Waiting space becomes waiting place

Waiting space becomes waiting place

WeLoveTheCity has untangled the maze of infrastructure around Amstel Station. Pedestrians walk across the green and car-free station square to the historic station building by architect H.G.J. Schelling (1939). Cyclists park in the underground parking lot with 3,300 spots. If you arrive at the new bus and tram station, transferring to the metro and train is a piece of cake. And the car? That’s second best. The amount of asphalt has been roughly halved.

“The station shines again as it hasn’t in years. The building, a national monument dating from 1939, is visible again. No matter which way you come from, it’s clear what this place is all about.”

— Marc Kruyswijk, 12 juni 2019 in newspaper Parool

The space that became available was also used to build Amstel Tower, a 100-meter-high eye-catcher with 192 medium-price starter apartments and a hotel. Across the Julianalaan there are two urban blocks including 252 medium-price family apartments, a supermarket, restaurants and a creative incubator with ateliers. The city blocks ‘harvest’ more than 800 m3 of rainwater which is used for watering the roof gardens. The gardens reduce the urban heat stress in the area by an average of 2 degrees Celsius.

The office building on the Prins Bernhardplein is still an ugly obstacle. It has been agreed with the owner to demolish it. It will be replaced by two urban blocks with living, working and other services. As a result, the station square on the east side of the Amstel Station will be ready for the future.

And now it is the turn of the west side of the station.

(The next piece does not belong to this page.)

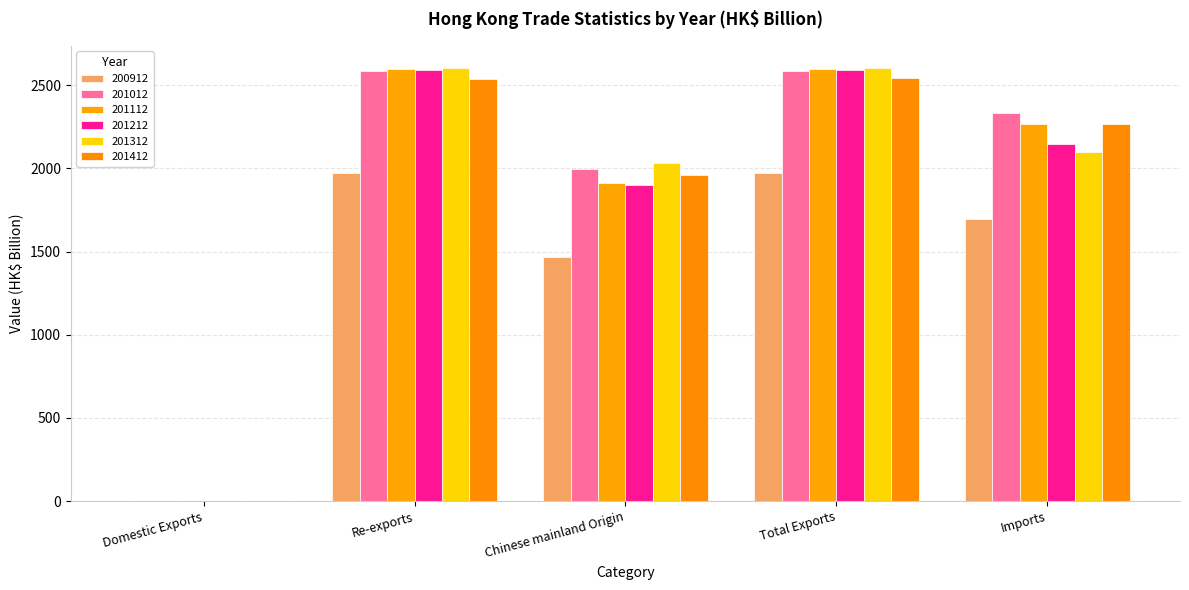

Where is 201012 nearest to the value 1294?

Chinese mainland Origin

A second station hall and an underground bicycle storage facility with 4,500 spaces will be built here. This offers opportunities to redesign the fragmented public space into a pleasant pedestrian area with an open view towards the Amstel River. Real estate owners also see opportunities. In the coming years they will realize a mixed program here, including 1,300 to 2,100 new homes, of which 80% will be in the social and medium-price segment.

The redevelopment along the Amstel River is done with the “adaptive city block,” a new architectural typology. The adaptive city block forms the base of five new towers that are 78 to 136 meters high. It offers the possibility to integrate parts of the existing ‘brutalist’ offices from 1970 into the new building. It has a high plinth with public facilities that provides a sense of belonging and brings the public space to life. And last but not least, the adaptive city block generates its own sustainable energy. Efficient use of space, smart reuse, green and car-free and self-sufficient in the middle of Amsterdam: can it get any more sustainable!?!